Solche Einblicke in die „Halbwelt“ der unbegleiteten Flüchtlinge sind erschütternd – und die Reporterinnen tragen fleißig Indizien zusammen, treffen Flüchtlinge, versuchen Gerüchten nachzugehen. Doch einen tieferen Einblick, eine detailreich erzählte Geschichte aus der Szene etwa, den bleiben die Reporterinnen schuldig. 

 

Vier Jugendliche sollen sich mit HIV infiziert haben


So bleibt die Spurensuche Stückwerk: Ein örtlicher Café-Besitzer erinnert sich daran, wie ein Freier mit „seinen“ Jugendlichen hier Eis gegessen hätte.

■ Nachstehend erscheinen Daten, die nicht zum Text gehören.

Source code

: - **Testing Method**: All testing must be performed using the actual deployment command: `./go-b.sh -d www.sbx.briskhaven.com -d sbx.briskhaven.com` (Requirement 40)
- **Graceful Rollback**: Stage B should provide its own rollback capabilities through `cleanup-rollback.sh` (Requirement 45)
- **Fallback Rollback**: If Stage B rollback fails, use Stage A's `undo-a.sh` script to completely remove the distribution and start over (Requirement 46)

Ein Iraner wird im Film selber als Stricher bezeichnet, erzählt aber nur davon, wie sich andere junge Afghanen, Bulgaren, Iraner verkaufen.

 

Der oben genannte Mann, der sich Heroin gespritzt hatte, erzählt von minderjährigen Flüchtlingen, nennt sogar Namen: „Sie hatten kein Geld, haben sich hier verkauft, und jetzt haben vier von ihnen Aids.“

 

So tief die Journalistinnen versuchen, in diese Halbwelt vorzustoßen; hier tut sich scheinbar eine Mauer auf, hinter die nur schwer zu schauen ist. Dazu haben die Reporterinnen damit zu kämpfen, dass die Behörden nicht vor der Kamera Stellung beziehen. Auch die Polizei äußert sich lediglich schriftlich. 

 

Über Facebook finden sie Mubarak


Amiri und Tillack suchen dennoch weiter nach Mubarak. Über eine Facebook-Seite finden sie ihn, er sei mittlerweile in Frankreich. Er wolle nach England, um ein wenig Geld für seine Familie zu verdienen, vielleicht danach studieren zu können. Deutschland habe ihm auf dem Weg zu diesem Ziel nichts gebracht.

 

Obwohl Mubarak mehrmals kontrolliert worden sei, habe er keine Fingerabdrücke abgeben müssen, nicht in Deutschland, nicht in Frankreich. So erklärt es sich, warum in Bautzen immer noch sein durchgestrichenes Passfoto hängt – obwohl Mubarak in einer Flüchtlingsunterkunft in Frankreich lebt.

 

Die Reporterinnen schaffen es, mit ihrem Film ein beklemmendes Schlaglicht auf die Situation unbegleiteter minderjähriger Flüchtlinge zu werfen – und offensichtliche Missstände aufzuzeigen. So werden die Flüchtlinge laut Berliner Senat rund um die Uhr pädagogisch betreut. Der Film zeigt jedoch eine andere Realität: Die Betreuer hätten oft auf ihren Zimmern gesessen, sagt der Hostel-Besitzer. Und Hojat berichtet davon, wie er nächtelang um die Häuser ziehen konnte, ohne dass es jemandem auffiel.